Cut The Pins By Sawing On The Waste Side Leaving The Pencil Marks

There are critical aspects of pin cuts that must be adhered to. Cut on the waste side of the pencil mark, but aligned as closely to it, and along it as possible. Cut straight down using the vertical lines as a guide. Stop at the scribe line on both sides of the board. Paying close attention to these will assure snug fitting joinery – assuming you also cut the tails correctly. The trick to hand cut dovetails is being able to cut vertically and to follow a line. Once those two skills are mastered you can hand cut dovetails that go together the first time, every time.

It helps to cut vertically if your piece is mounted in the vice plumb. The shoulder vise on my Lie-Nielsen lets me quickly accomplish this by holding the piece flush against the vice as I tighten it.

The Majority Of The Waste Is Removed With A Fret Saw

After making all the vertical cuts I am ready to remove the waste. This is done in two steps. First, clear the majority of the waste from the pins by cutting it away with a fret (or coping) saw. I twist the blade in my fret saw to about forty five degrees with pliers. This allows the saws frame to clear the board as I cut. Turning it ninety degrees to the frame would make starting the cut near impossible. When sawing I try to stay as close as I dear to the scribe line leaving just enough to support the chisel cleanup that will follow. How much you leave depends on your experience and courage. If you are just starting out stay at least an eighth of an inch from the scribe line. Be sure you cut evenly front to back. You don’t want to cut close to the scribe line in front and below the scribe line in back. Judge this carefully. After a while it becomes natural and requires no special attention.

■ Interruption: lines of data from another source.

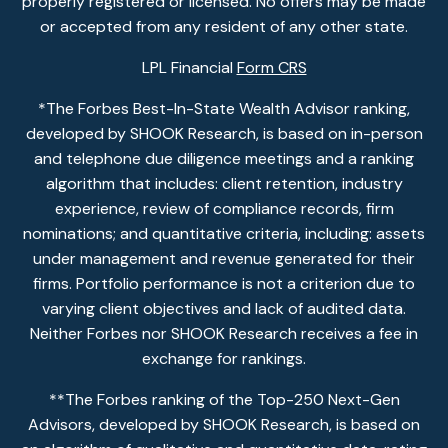
properly registered or licensed. No offers may be made
or accepted from any resident of any other state.
LPL Financial
Form CRS
*The Forbes Best-In-State Wealth Advisor ranking,
developed by SHOOK Research, is based on in-person
and telephone due diligence meetings and a ranking
algorithm that includes: client retention, industry
experience, review of compliance records, firm
nominations; and quantitative criteria, including: assets
under management and revenue generated for their
firms. Portfolio performance is not a criterion due to
varying client objectives and lack of audited data.
Neither Forbes nor SHOOK Research receives a fee in
exchange for rankings.
**The Forbes ranking of the Top-250 Next-Gen
Advisors, developed by SHOOK Research, is based on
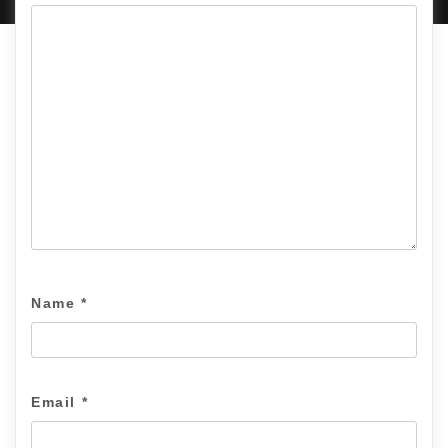
Name
*
Email
*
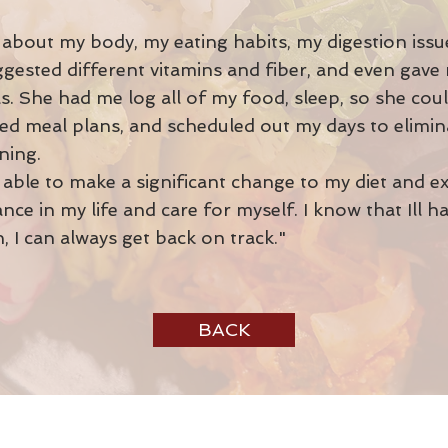
about my body, my eating habits, my digestion issues,
uggested different vitamins and fiber, and even gav
. She had me log all of my food, sleep, so she cou
ated meal plans, and scheduled out my days to elimin
ining.
able to make a significant change to my diet and exe
nce in my life and care for myself. I know that Ill h
, I can always get back on track."
BACK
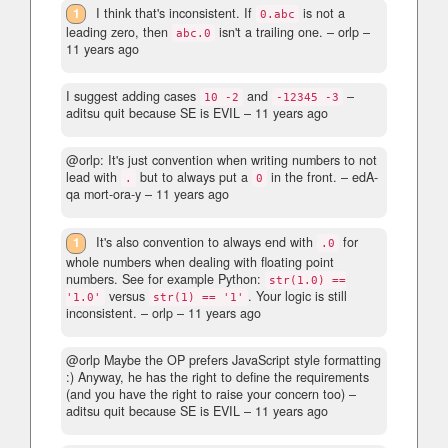
1
I think that's inconsistent. If
is not a
0.abc
leading zero, then
isn't a trailing one.
– orlp –
abc.0
11 years ago
I suggest adding cases
and
–
10 -2
-12345 -3
aditsu quit because SE is EVIL –
11 years ago
@orlp: It's just convention when writing numbers to not
lead with
but to always put a
in the front.
– edA-
.
0
qa mort-ora-y –
11 years ago
1
It's also convention to always end with
for
.0
whole numbers when dealing with floating point
numbers. See for example Python:
str(1.0) ==
versus
. Your logic is still
'1.0'
str(1) == '1'
inconsistent.
– orlp –
11 years ago
@orlp Maybe the OP prefers JavaScript style formatting
:) Anyway, he has the right to define the requirements
(and you have the right to raise your concern too)
–
aditsu quit because SE is EVIL –
11 years ago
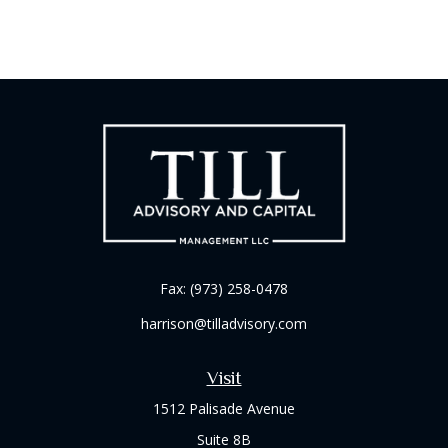
Fax:
(973) 258-0478
harrison@tilladvisory.com
Visit
1512 Palisade Avenue
Suite 8B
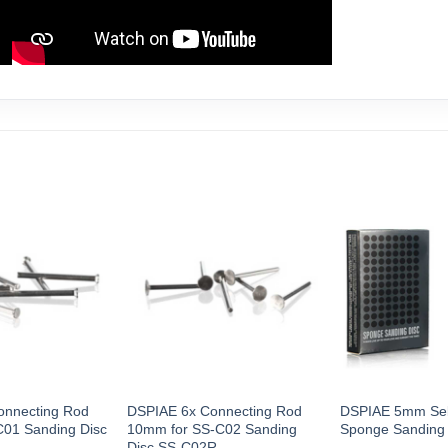
onnecting Rod
DSPIAE 6x Connecting Rod
DSPIAE 5mm Sel
C01 Sanding Disc
10mm for SS-C02 Sanding
Sponge Sanding
Disc SS-C02R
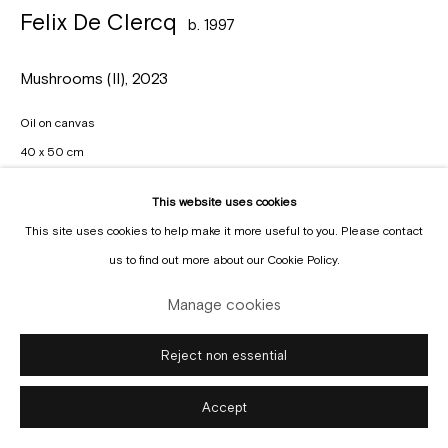
Manage cookies
Felix De Clercq
b. 1997
Copyright © Gallery Sofie Van de Velde
Site by Artlogic
Mushrooms (II)
,
2023
Oil on canvas
40 x 50 cm
Enquire
This website uses cookies
This site uses cookies to help make it more useful to you. Please contact
us to find out more about our Cookie Policy.
Manage cookies
Reject non essential
Accept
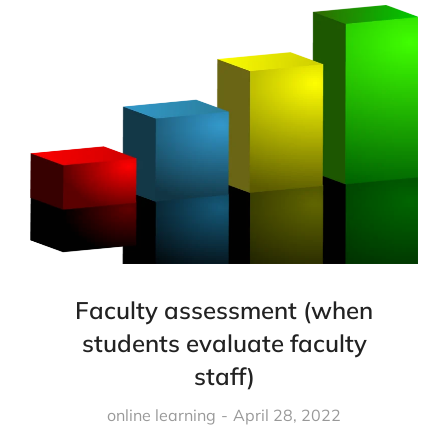
Faculty assessment (when
students evaluate faculty
staff)
online learning
April 28, 2022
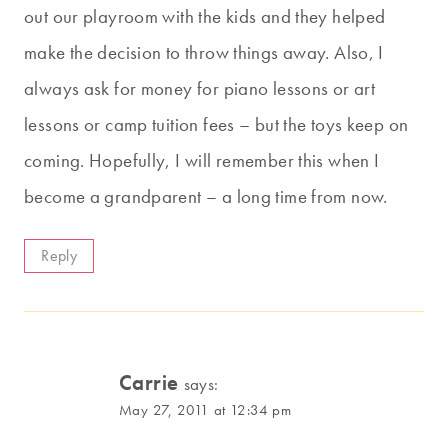
out our playroom with the kids and they helped
make the decision to throw things away. Also, I
always ask for money for piano lessons or art
lessons or camp tuition fees – but the toys keep on
coming. Hopefully, I will remember this when I
become a grandparent – a long time from now.
Reply
Carrie
says:
May 27, 2011 at 12:34 pm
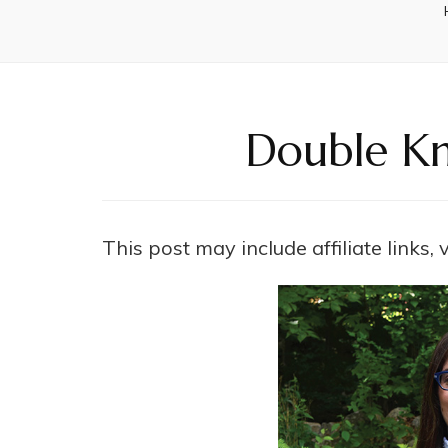
Double Kn
This post may include affiliate links,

Cleanup Of The Waste Is Performed With A Sharp Chisel

The second step in clearing the waste is to clean up the material left by the fret saw. I perform this step with a very sharp chisel. Depending on how close I cut to the scribe line will determine how many cuts along the scribe line I will need to take. If you are doing this and you leave a quarter of an inch for example, you will want to make at least three passes as you approach the scribe line. The last pass should be no more than one eighth inch. Less is better. I hold the chisel slightly passed vertical such that the waste is cut angled into the board. The end grain serves no purpose in the joinery; only the faces of the pins and tails are used to form both the mechanical and glue joint. I check with a small engineer’s square that the material is removed such that the scribe line on each face is unimpeded by material that might project passed them.

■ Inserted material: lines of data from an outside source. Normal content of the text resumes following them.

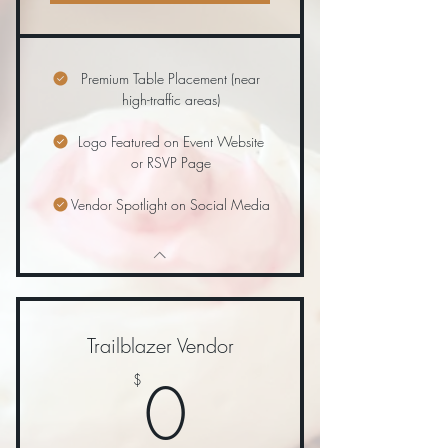
Premium Table Placement (near
high-traffic areas)
Logo Featured on Event Website
or RSVP Page
Vendor Spotlight on Social Media
Trailblazer Vendor
0$
0
$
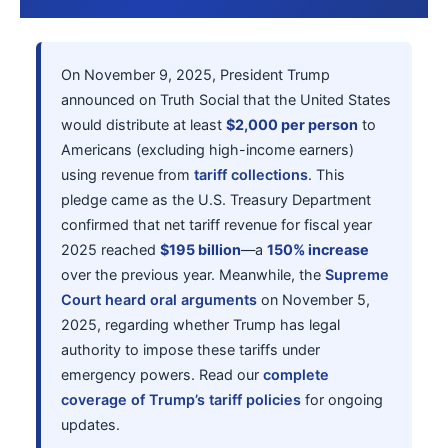
On November 9, 2025, President Trump
announced on Truth Social that the United States
would distribute at least
$2,000 per person
to
Americans (excluding high-income earners)
using revenue from
tariff collections
. This
pledge came as the U.S. Treasury Department
confirmed that net tariff revenue for fiscal year
2025 reached
$195 billion
—a
150% increase
over the previous year. Meanwhile, the
Supreme
Court heard oral arguments
on November 5,
2025, regarding whether Trump has legal
authority to impose these tariffs under
emergency powers. Read our
complete
coverage of Trump’s tariff policies
for ongoing
updates.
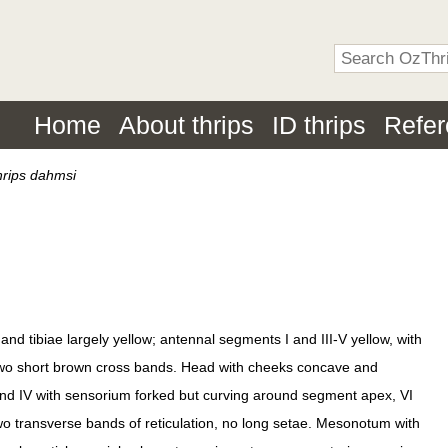
Home
About thrips
ID thrips
Refe
hrips dahmsi
 tibiae largely yellow; antennal segments I and III-V yellow, with
 two short brown cross bands. Head with cheeks concave and
and IV with sensorium forked but curving around segment apex, VI
two transverse bands of reticulation, no long setae. Mesonotum with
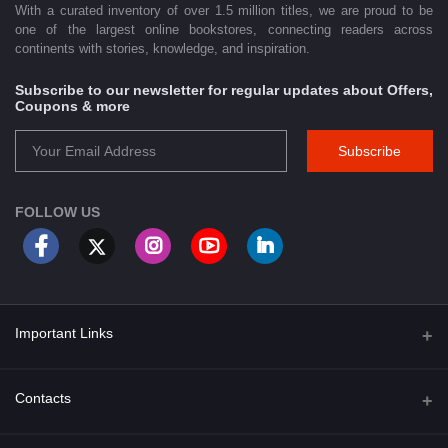
With a curated inventory of over 1.5 million titles, we are proud to be
one of the largest online bookstores, connecting readers across
continents with stories, knowledge, and inspiration.
Subscribe to our newsletter for regular updates about Offers,
Coupons & more
Subscribe
FOLLOW US
Important Links
About Us
Contacts
Term & Conditions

The Pins And Tails That Join The Four Sides Of The Clock Carcass

The final joinery set is shown at right. Note that you can still see the pencil marks on the pins. As mentioned above they are part of the pin material since the tail was used as the mask to form the pins. Also note that the tails are cut perpendicular to the face of the tail board and the pins are cut straight down – that is vertical to the board. These pins will go together for the first time during glue-up with no dry fit required.

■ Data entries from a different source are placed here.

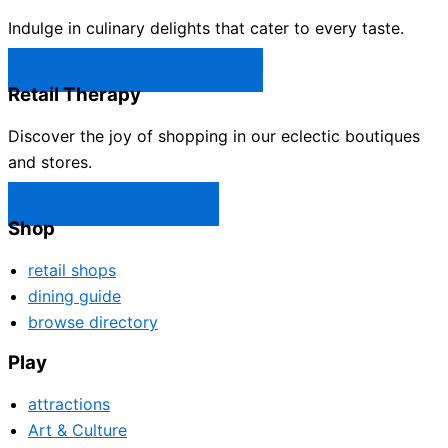
Indulge in culinary delights that cater to every taste.
Castle Rock Restaurants →
Retail Therapy
Discover the joy of shopping in our eclectic boutiques
and stores.
Castle Rock Shops →
Shop
retail shops
dining guide
browse directory
Play
attractions
Art & Culture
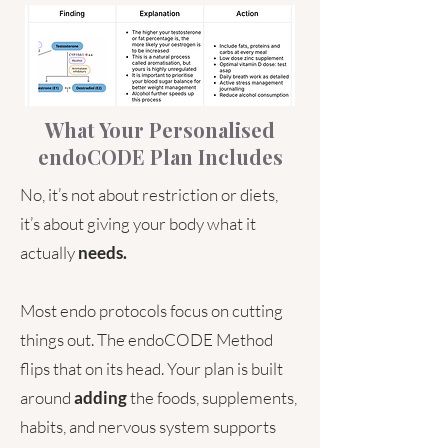
What Your Personalised
endoCODE Plan Includes
No, it’s not about restriction or diets,
it’s about giving your body what it
actually
needs.
Most endo protocols focus on cutting
things out. The endoCODE Method
flips that on its head. Your plan is built
around
adding
the foods, supplements,
habits, and nervous system supports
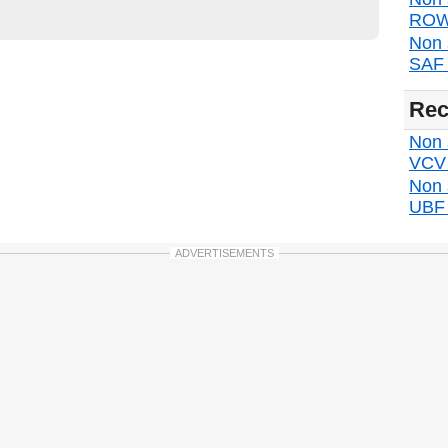
ROW 
Non 
SAF d
Rec
Non s
VCV d
Non 
UBF d
ADVERTISEMENTS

I have a confession to make. You can see that some of the end grain in the pin boards was chipped out. If my chisel were as sharp as it should have been this would not have happened. My chisel was sharp when I started out on the tail boards and I should have stopped to sharpen it for the pin boards. However it was close to dinner time and I was almost done so I plugged along. The small white sin here is that the end grain does not play a part in the joinery and will not be seen. So I can be forgiven, though it is not my usual practice. There, I feel so much better now that I got that off my chest.

If you are just starting out with hand cut dovetails, or haven’t yet started but would like to, I would highly recommend purchasing Rob Cosman’s series of video tutorials. I have been cutting hand dovetails for ten years now and consider myself experienced. But I still purchase nearly every tutorial I can to see how the masters do it so that I can learn and improve. Frank Klausz is probably the dovetail king with Rob Cosman a very close second, but Rob’s videos I find to be the best tutorials on the market. Don’t shy away from hand cut dovetails. Innate skill is not required. Anyone willing to practice sawing vertically and to a line can master them.